- Born: January 8, 1884 Sapelo Island, Georgia, U.S.
- Died: February 7, 1977 (aged 93)
- Occupation: Midwife

= Katie Hall Underwood =

Sapelo midwife (b. 1884, d. 1977)

Katie Hall Underwood (1884-1977) was a Sapelo midwife who was responsible for bringing generations of Gullah-Geechee people into the world. She was a daughter of freed slaves and was extremely dedicated to her work.

== Early life ==
Underwood was born in 1884 on Sapelo Island to freed slaves. The island had previously been owned by a plantation owner. Once the end of the Civil War was reached, freed slaves settled on the island. Underwood received little formal education. She learned about birthing babies from previous generations.

== Career ==
Underwood delivered her first baby in the early 1920s and continued this career until 1968. She carried a black bag with her that contained everything she needed for a birth such as medicines, natural remedies, and also a small notebook in which she wrote down the names of each baby that she delivered. She ate a meal with each family she helped and taught new mothers how to nurse and care for their infants. She was known for her commitment and often made visits to check in on the families she helped. She more often than not left her home before sunrise and returned after sunset. She would walk miles in one day to help others and for that she was highly respected within her community.

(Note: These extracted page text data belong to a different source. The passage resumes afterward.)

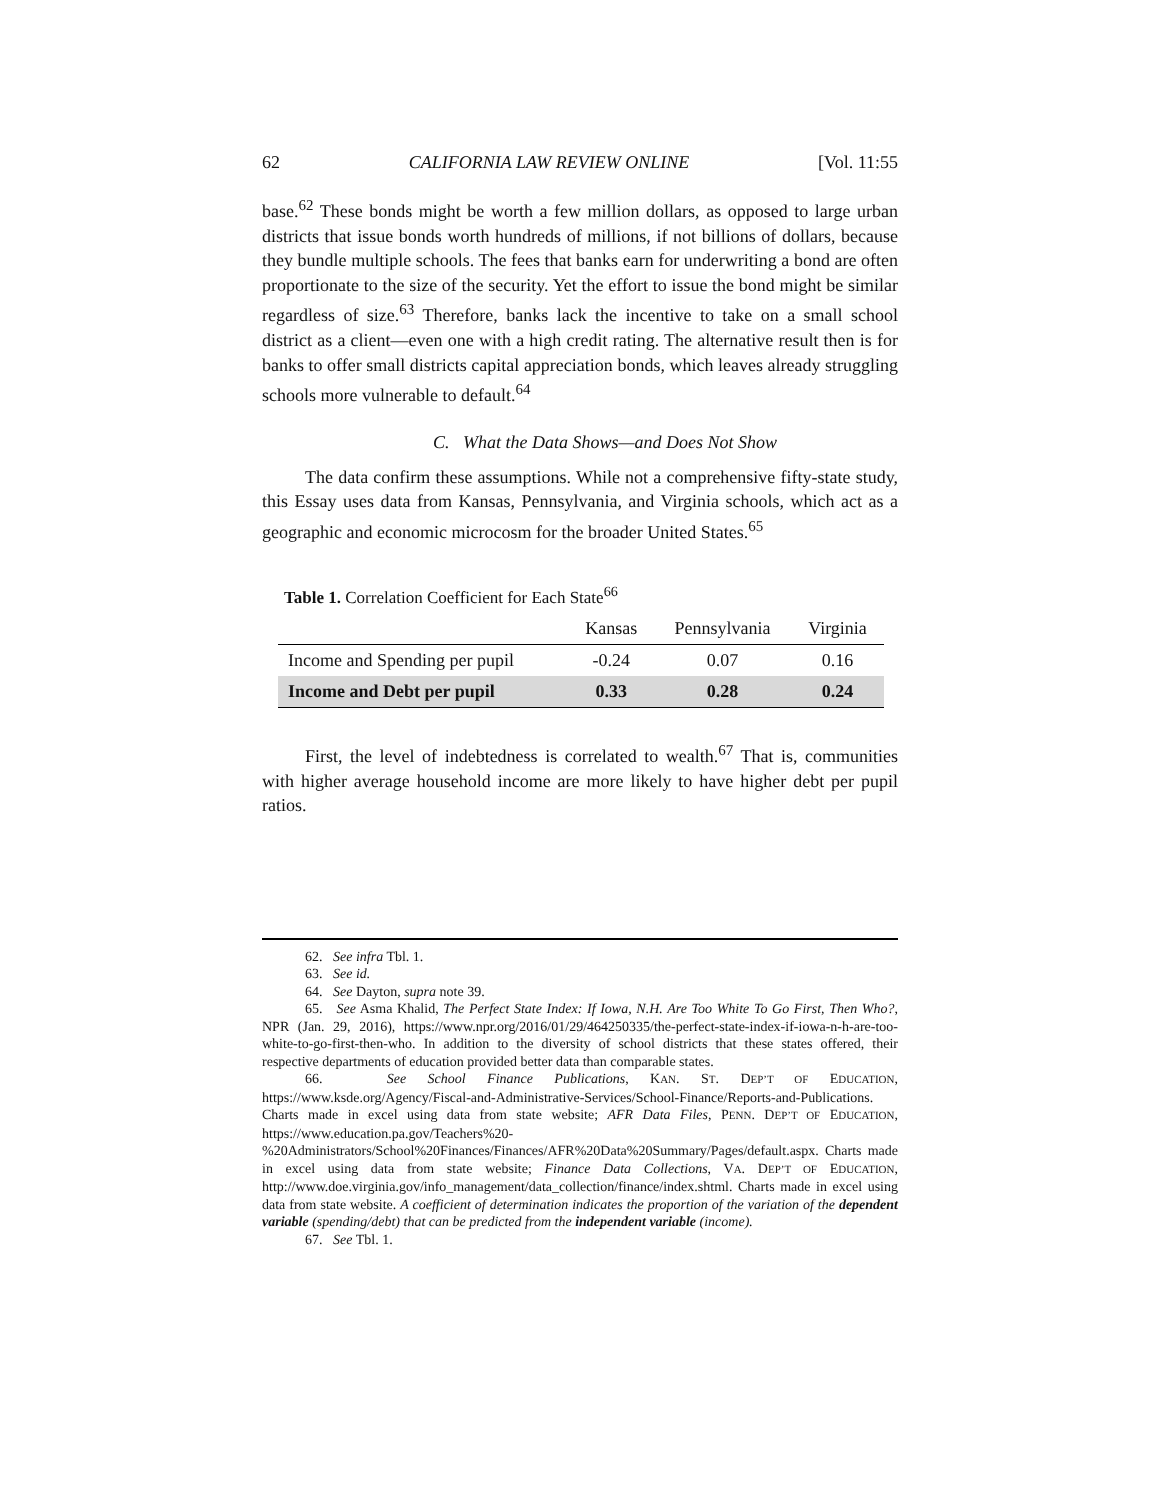62 CALIFORNIA LAW REVIEW ONLINE [Vol. 11:55
base.<sup>62</sup> These bonds might be worth a few million dollars, as opposed to large urban districts that issue bonds worth hundreds of millions, if not billions of dollars, because they bundle multiple schools. The fees that banks earn for underwriting a bond are often proportionate to the size of the security. Yet the effort to issue the bond might be similar regardless of size.<sup>63</sup> Therefore, banks lack the incentive to take on a small school district as a client—even one with a high credit rating. The alternative result then is for banks to offer small districts capital appreciation bonds, which leaves already struggling schools more vulnerable to default.<sup>64</sup>
C. What the Data Shows—and Does Not Show
The data confirm these assumptions. While not a comprehensive fifty-state study, this Essay uses data from Kansas, Pennsylvania, and Virginia schools, which act as a geographic and economic microcosm for the broader United States.<sup>65</sup>
Table 1. Correlation Coefficient for Each State<sup>66</sup>
| | Kansas | Pennsylvania | Virginia |
| --- | --- | --- | --- |
| Income and Spending per pupil | -0.24 | 0.07 | 0.16 |
| Income and Debt per pupil | 0.33 | 0.28 | 0.24 |
First, the level of indebtedness is correlated to wealth.<sup>67</sup> That is, communities with higher average household income are more likely to have higher debt per pupil ratios.
62. See infra Tbl. 1.
63. See id.
64. See Dayton, supra note 39.
65. See Asma Khalid, The Perfect State Index: If Iowa, N.H. Are Too White To Go First, Then Who?, NPR (Jan. 29, 2016), https://www.npr.org/2016/01/29/464250335/the-perfect-state-index-if-iowa-n-h-are-too-white-to-go-first-then-who. In addition to the diversity of school districts that these states offered, their respective departments of education provided better data than comparable states.
66. See School Finance Publications, KAN. ST. DEP’T OF EDUCATION, https://www.ksde.org/Agency/Fiscal-and-Administrative-Services/School-Finance/Reports-and-Publications. Charts made in excel using data from state website; AFR Data Files, PENN. DEP’T OF EDUCATION, https://www.education.pa.gov/Teachers%20-%20Administrators/School%20Finances/Finances/AFR%20Data%20Summary/Pages/default.aspx. Charts made in excel using data from state website; Finance Data Collections, VA. DEP’T OF EDUCATION, http://www.doe.virginia.gov/info_management/data_collection/finance/index.shtml. Charts made in excel using data from state website. A coefficient of determination indicates the proportion of the variation of the dependent variable (spending/debt) that can be predicted from the independent variable (income).
67. See Tbl. 1.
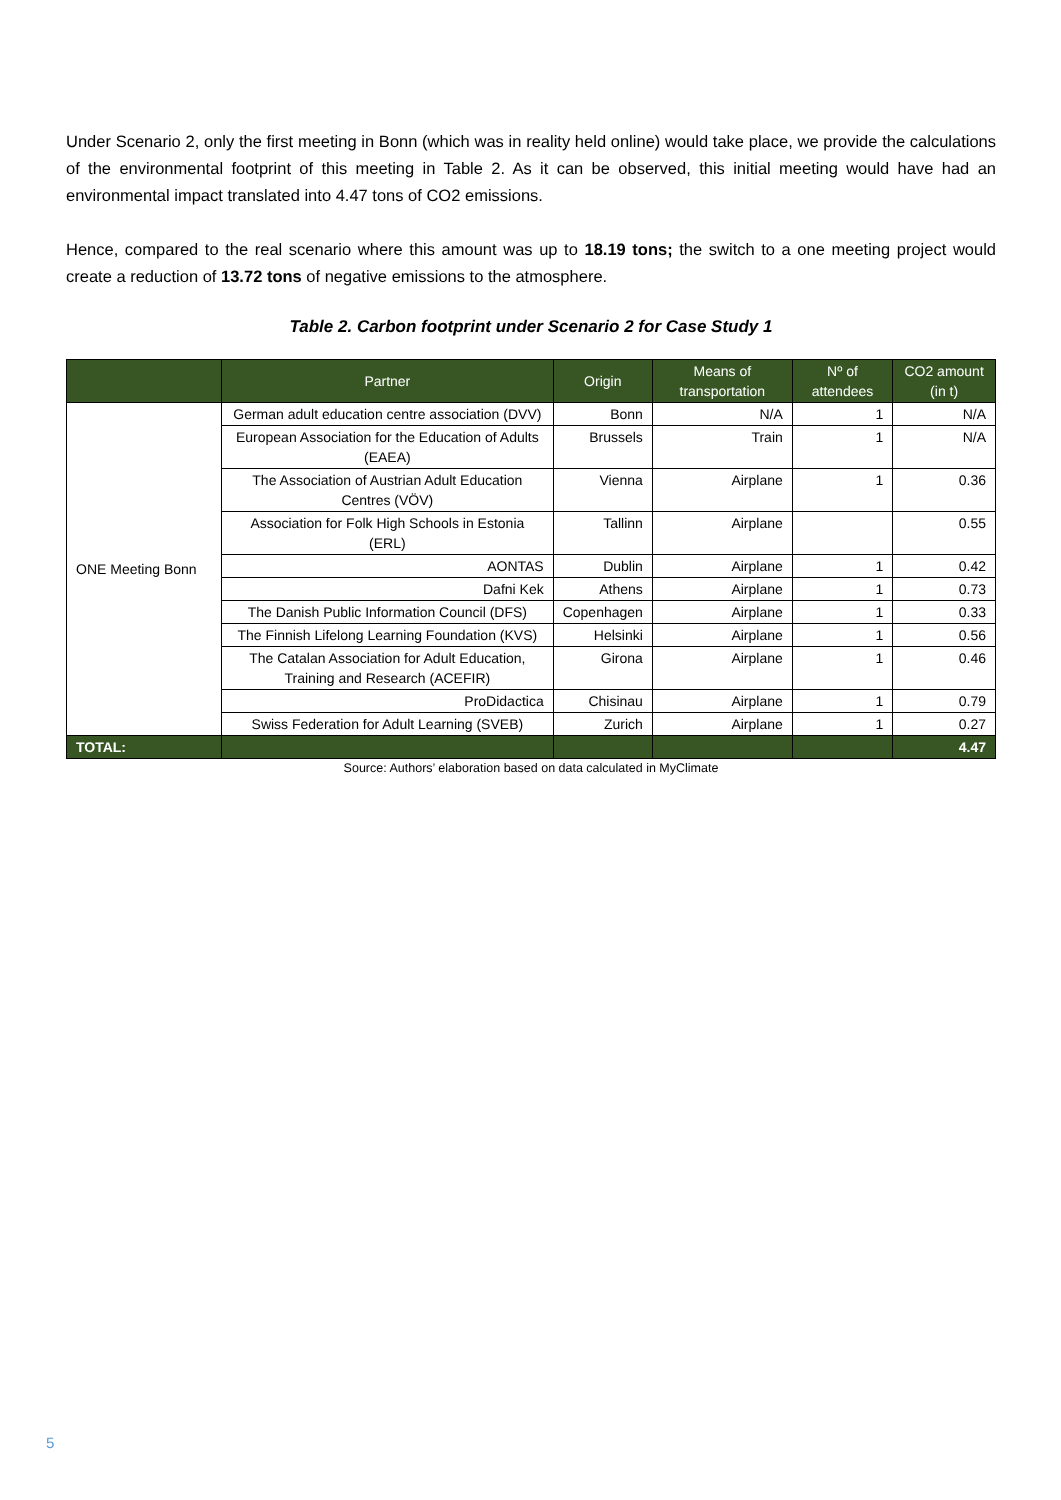Under Scenario 2, only the first meeting in Bonn (which was in reality held online) would take place, we provide the calculations of the environmental footprint of this meeting in Table 2. As it can be observed, this initial meeting would have had an environmental impact translated into 4.47 tons of CO2 emissions.
Hence, compared to the real scenario where this amount was up to 18.19 tons; the switch to a one meeting project would create a reduction of 13.72 tons of negative emissions to the atmosphere.
Table 2. Carbon footprint under Scenario 2 for Case Study 1
| | Partner | Origin | Means of transportation | Nº of attendees | CO2 amount (in t) |
| --- | --- | --- | --- | --- | --- |
| ONE Meeting Bonn | German adult education centre association (DVV) | Bonn | N/A | 1 | N/A |
| | European Association for the Education of Adults (EAEA) | Brussels | Train | 1 | N/A |
| | The Association of Austrian Adult Education Centres (VÖV) | Vienna | Airplane | 1 | 0.36 |
| | Association for Folk High Schools in Estonia (ERL) | Tallinn | Airplane | | 0.55 |
| | AONTAS | Dublin | Airplane | 1 | 0.42 |
| | Dafni Kek | Athens | Airplane | 1 | 0.73 |
| | The Danish Public Information Council (DFS) | Copenhagen | Airplane | 1 | 0.33 |
| | The Finnish Lifelong Learning Foundation (KVS) | Helsinki | Airplane | 1 | 0.56 |
| | The Catalan Association for Adult Education, Training and Research (ACEFIR) | Girona | Airplane | 1 | 0.46 |
| | ProDidactica | Chisinau | Airplane | 1 | 0.79 |
| | Swiss Federation for Adult Learning (SVEB) | Zurich | Airplane | 1 | 0.27 |
| TOTAL: | | | | | 4.47 |
Source: Authors’ elaboration based on data calculated in MyClimate
5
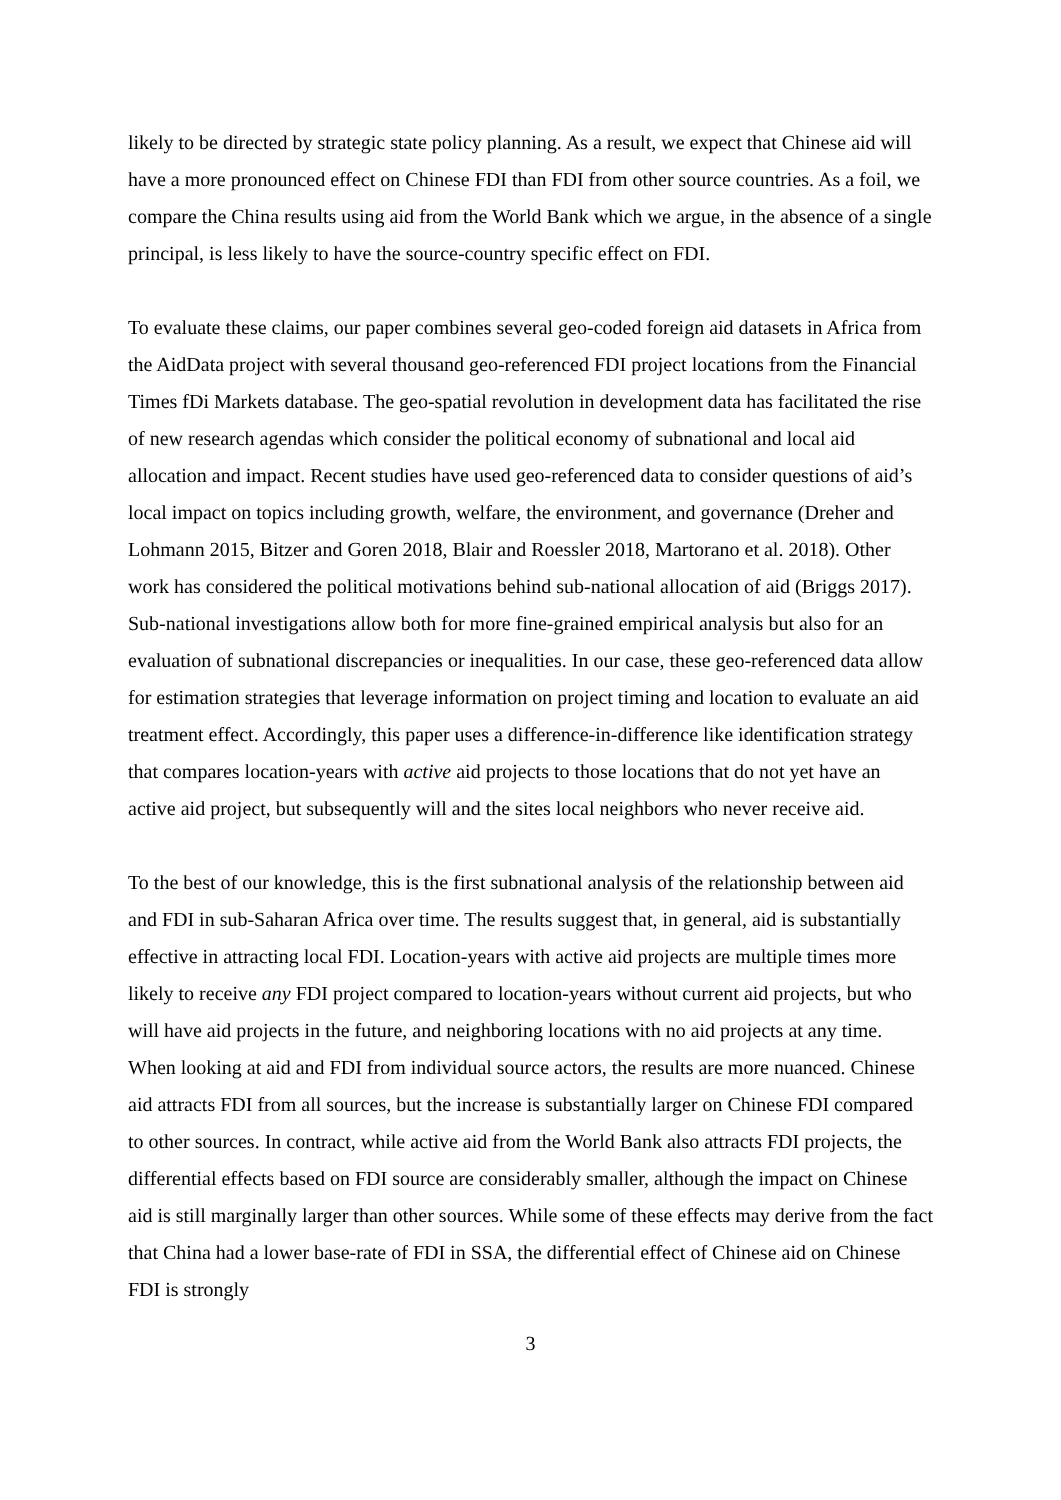likely to be directed by strategic state policy planning. As a result, we expect that Chinese aid will have a more pronounced effect on Chinese FDI than FDI from other source countries. As a foil, we compare the China results using aid from the World Bank which we argue, in the absence of a single principal, is less likely to have the source-country specific effect on FDI.
To evaluate these claims, our paper combines several geo-coded foreign aid datasets in Africa from the AidData project with several thousand geo-referenced FDI project locations from the Financial Times fDi Markets database. The geo-spatial revolution in development data has facilitated the rise of new research agendas which consider the political economy of subnational and local aid allocation and impact. Recent studies have used geo-referenced data to consider questions of aid’s local impact on topics including growth, welfare, the environment, and governance (Dreher and Lohmann 2015, Bitzer and Goren 2018, Blair and Roessler 2018, Martorano et al. 2018). Other work has considered the political motivations behind sub-national allocation of aid (Briggs 2017). Sub-national investigations allow both for more fine-grained empirical analysis but also for an evaluation of subnational discrepancies or inequalities. In our case, these geo-referenced data allow for estimation strategies that leverage information on project timing and location to evaluate an aid treatment effect. Accordingly, this paper uses a difference-in-difference like identification strategy that compares location-years with active aid projects to those locations that do not yet have an active aid project, but subsequently will and the sites local neighbors who never receive aid.
To the best of our knowledge, this is the first subnational analysis of the relationship between aid and FDI in sub-Saharan Africa over time. The results suggest that, in general, aid is substantially effective in attracting local FDI. Location-years with active aid projects are multiple times more likely to receive any FDI project compared to location-years without current aid projects, but who will have aid projects in the future, and neighboring locations with no aid projects at any time. When looking at aid and FDI from individual source actors, the results are more nuanced. Chinese aid attracts FDI from all sources, but the increase is substantially larger on Chinese FDI compared to other sources. In contract, while active aid from the World Bank also attracts FDI projects, the differential effects based on FDI source are considerably smaller, although the impact on Chinese aid is still marginally larger than other sources. While some of these effects may derive from the fact that China had a lower base-rate of FDI in SSA, the differential effect of Chinese aid on Chinese FDI is strongly
3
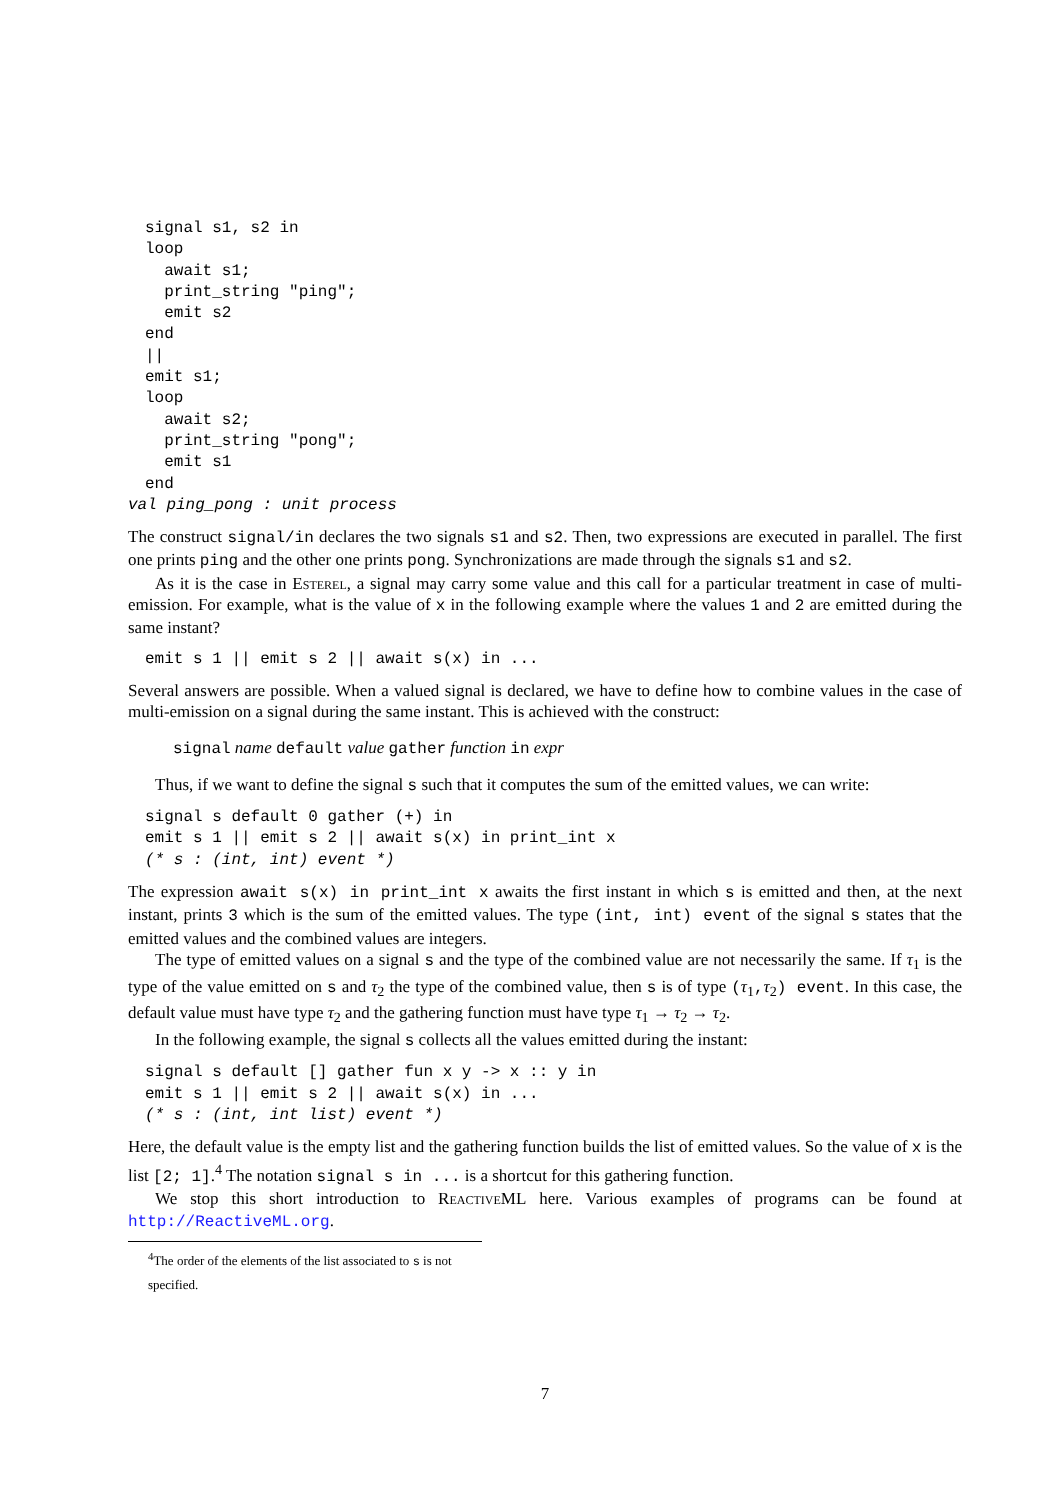signal s1, s2 in
loop
  await s1;
  print_string "ping";
  emit s2
end
||
emit s1;
loop
  await s2;
  print_string "pong";
  emit s1
end
val ping_pong : unit process
The construct signal/in declares the two signals s1 and s2. Then, two expressions are executed in parallel. The first one prints ping and the other one prints pong. Synchronizations are made through the signals s1 and s2.
As it is the case in Esterel, a signal may carry some value and this call for a particular treatment in case of multi-emission. For example, what is the value of x in the following example where the values 1 and 2 are emitted during the same instant?
emit s 1 || emit s 2 || await s(x) in ...
Several answers are possible. When a valued signal is declared, we have to define how to combine values in the case of multi-emission on a signal during the same instant. This is achieved with the construct:
signal name default value gather function in expr
Thus, if we want to define the signal s such that it computes the sum of the emitted values, we can write:
signal s default 0 gather (+) in
emit s 1 || emit s 2 || await s(x) in print_int x
(* s : (int, int) event *)
The expression await s(x) in print_int x awaits the first instant in which s is emitted and then, at the next instant, prints 3 which is the sum of the emitted values. The type (int, int) event of the signal s states that the emitted values and the combined values are integers.
The type of emitted values on a signal s and the type of the combined value are not necessarily the same. If τ<sub>1</sub> is the type of the value emitted on s and τ<sub>2</sub> the type of the combined value, then s is of type (τ<sub>1</sub>,τ<sub>2</sub>) event. In this case, the default value must have type τ<sub>2</sub> and the gathering function must have type τ<sub>1</sub> → τ<sub>2</sub> → τ<sub>2</sub>.
In the following example, the signal s collects all the values emitted during the instant:
signal s default [] gather fun x y -> x :: y in
emit s 1 || emit s 2 || await s(x) in ...
(* s : (int, int list) event *)
Here, the default value is the empty list and the gathering function builds the list of emitted values. So the value of x is the list [2; 1].<sup>4</sup> The notation signal s in ... is a shortcut for this gathering function.
We stop this short introduction to ReactiveML here. Various examples of programs can be found at http://ReactiveML.org.
<sup>4</sup> The order of the elements of the list associated to s is not specified.
7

== Honors and recognition ==
In 2016, Underwood was inducted into the Georgia Women of Achievement Hall of Fame. In 2006, the Georgia Department of Natural Resources dedicated the new Sapelo Island ferry in her honor. This was the first time that a Department of Natural Resources vessel was named after an island descendant. Underwood was the midwife to important people in many different professions such as engineers, biologists, medical professionals, etc. Some of her own children still reside on Sapelo Island. Her memory connects many different people.